True to form, there were more cookie cutter Apprentice ‘lads’ than I care to remember. Same one-size-too-small suits, brown winklepicker shoes, no socks. All the bravado and none of the business plan.
Let’s be honest – I didn’t have much of a clue, but people here had even less. I got chatting to a lovely lass who was in a similar boat to The X Factor reject: no idea but here for a laugh. So ensued three rounds of torture. I’m told there were actually five.
More queueing. A bespectacled producer was clearly enjoying his power too much as he told us to be quiet…seven times. One light breeze and he’d have been on the floor.
Round one comprised lining a group of us up and numbering us one to 11. They would shout random numbers and we would have to have an elevator pitch ready. Boom.
Then they grouped us by numbers and told one group to go one way, the other group another. Lambs to the slaughter. Ouch.

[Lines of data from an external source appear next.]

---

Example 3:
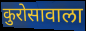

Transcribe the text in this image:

कुरोसावाला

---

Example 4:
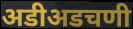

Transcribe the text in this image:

अडीअडचणी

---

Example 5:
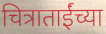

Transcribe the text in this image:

चित्राताईंच्या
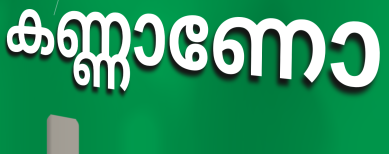
കണ്ണാണോ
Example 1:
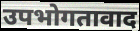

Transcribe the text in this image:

उपभोगतावाद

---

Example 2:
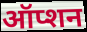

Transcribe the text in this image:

ऑप्शन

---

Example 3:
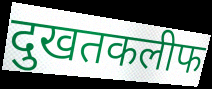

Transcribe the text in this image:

दुखतकलीफ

By far the most pleasant of all the rounds, this one involved a very casual conversation with a lovely producer about my CV and business aims. I would quite happily have gone to the pub with her.

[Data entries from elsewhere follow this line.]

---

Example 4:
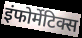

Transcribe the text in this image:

इंफोर्मेटिक्स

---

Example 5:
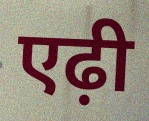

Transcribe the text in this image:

एढ़ी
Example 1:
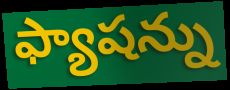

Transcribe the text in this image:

ఫ్యాషన్ను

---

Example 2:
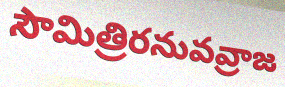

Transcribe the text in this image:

సౌమిత్రిరనువవ్రాజ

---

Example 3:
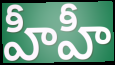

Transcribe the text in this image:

హీహీ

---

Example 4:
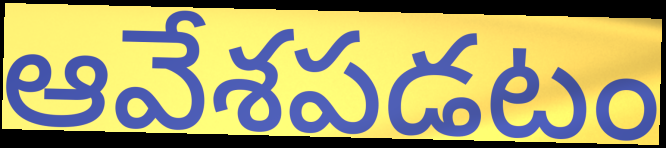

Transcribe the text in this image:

ఆవేశపడటం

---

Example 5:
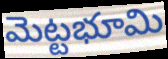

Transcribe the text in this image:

మెట్టభూమి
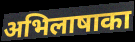
अभिलाषाका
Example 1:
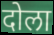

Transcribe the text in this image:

दोला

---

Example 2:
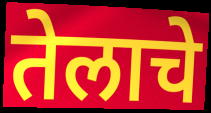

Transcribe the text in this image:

तेलाचे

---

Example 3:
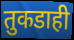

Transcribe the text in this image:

It must have gone well because I got to round three.
Now for the serious shizzle. People were quaking in their boots waiting outside the lion’s den, where sat two of Lord Sugar’s advisors. When it was finally my turn, I cringed at the fact I’d mixed up FTSE 100 and Fortune 500 on my CV. (Is there a FTSE 500? I don’t know; I’m not Gordon Gekko.)
After a brutal interview with who might as well have been Linda Plant and Mike Soutar (you know, the scary Scottish chap) I was off. A bit of awkward loitering and the cameraman told me they’d be in touch.
Home I went, £20 lighter thanks to extortionate parking fees, no closer to Lord Sugar. Well, the joke’s on you, Alan, because The Apprentice was cancelled last year. Hard cheese.
What can we learn from this?
I try to give my blog posts a moral of the story, so other than me having a face for radio, I have learned this. If you’re going to audition for TV:
- Think before you speak
- Don’t sing in Spanish
- Wear winklepickers and you might get through to round four.
But seriously. In marketing terms, we can see this as:
- Have a list of ideas ready for quickfire situations like pitches, podcasts and live chats
- Research your audience, for Christ’s sake
- Your personal brand is everything.
That’s all for now. Maybe I’d have better luck on Love Island.